一方、トロント大学の研究チームは、蜂蜜の心血管代謝リスクへの影響を系統的レビューおよびメタ解析によって評価しました。成果はNutrition Reviewsに掲載されています。

この分析では、18件の対照試験、計1,100人以上の参加者データが対象となりました。

蜂蜜摂取は空腹時血糖値、総コレステロール、LDLコレステロール、中性脂肪、脂肪肝の指標を低下させ、HDLコレステロールおよび一部炎症マーカーを改善させる傾向が示されました。

試験の中央値は1日40グラム(約大さじ2杯)、期間は8週間でした。特に未加熱の生蜂蜜や、単一花源の蜂蜜(アカシアやクローバーなど)で効果が顕著でした。

研究者は、蜂蜜の約80%が糖であるにもかかわらず、一般的な砂糖とは異なり、希少糖、タンパク質、有機酸、生理活性化合物などを含む複雑な組成が作用している可能性を指摘しています。ただし、エビデンスの確実性はグレード評価で多くが低〜中程度であり、質の高い一貫した研究が今後必要とされています。

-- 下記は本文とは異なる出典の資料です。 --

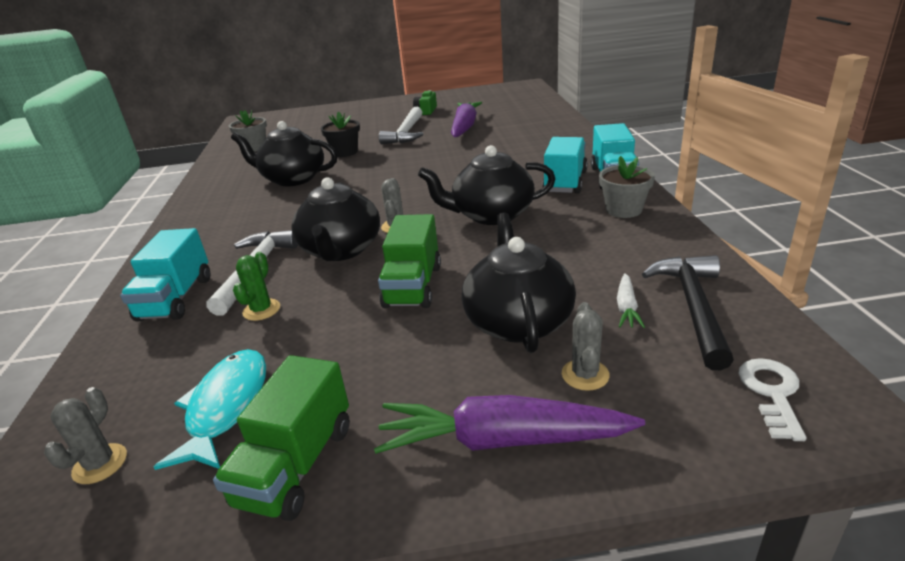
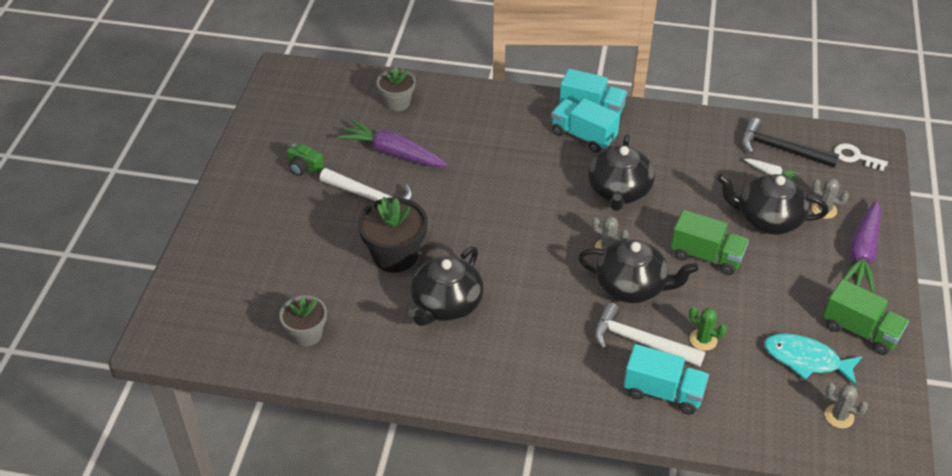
camera: 75 degrees left, 15 degrees up
black flower pot [321,112,360,157] -> black flower pot [358,196,428,273], size x1.55
grey flower pot [599,156,655,218] -> grey flower pot moved to [377,67,416,111]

また、研究の文脈として、参加者は総エネルギー摂取に占める添加糖を10%以下に抑えた健康的な食事パターンを維持していました。研究者は蜂蜜を新たに大量摂取することを推奨しているわけではなく、砂糖やシロップなど他の甘味料の代替として蜂蜜を用いる可能性に言及しています。

二つの研究が示す位置づけ

イリノイ大学の研究は、蜂蜜がヨーグルト中のプロバイオティクスの腸内生存を助ける可能性を示しましたが、短期的な健康指標への影響は確認されませんでした。トロント大学の研究は、蜂蜜摂取が心血管代謝リスク指標に対し中立または有益な効果を持つ可能性を示しましたが、エビデンスの質には限界があります。

いずれの研究も、蜂蜜を万能な健康食品として位置づけているわけではありません。しかし、加工度や花源の違い、摂取量の文脈によっては、単なる精製糖とは異なる作用を持つ可能性が示唆されています。